All lines from the one that contains "PROJECT LOGISTICS" through the final line of the entries must be repeated exactly. No other lines belong in the output.
(Data shown begins)
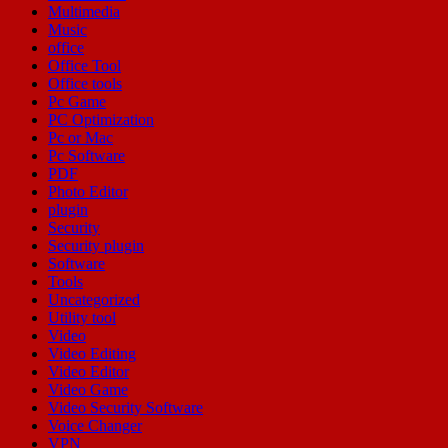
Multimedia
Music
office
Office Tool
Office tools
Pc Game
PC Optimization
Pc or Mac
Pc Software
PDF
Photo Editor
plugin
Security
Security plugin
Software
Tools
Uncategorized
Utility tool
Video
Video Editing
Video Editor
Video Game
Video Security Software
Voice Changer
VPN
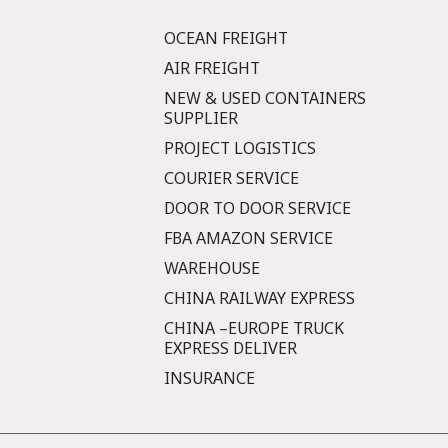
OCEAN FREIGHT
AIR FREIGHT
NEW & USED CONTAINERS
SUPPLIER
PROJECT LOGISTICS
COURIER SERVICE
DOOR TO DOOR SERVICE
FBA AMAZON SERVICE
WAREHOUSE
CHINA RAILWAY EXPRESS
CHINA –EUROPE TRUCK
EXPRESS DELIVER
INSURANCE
(Data shown ends)
Task response:
PROJECT LOGISTICS
COURIER SERVICE
DOOR TO DOOR SERVICE
FBA AMAZON SERVICE
WAREHOUSE
CHINA RAILWAY EXPRESS
CHINA –EUROPE TRUCK
EXPRESS DELIVER
INSURANCE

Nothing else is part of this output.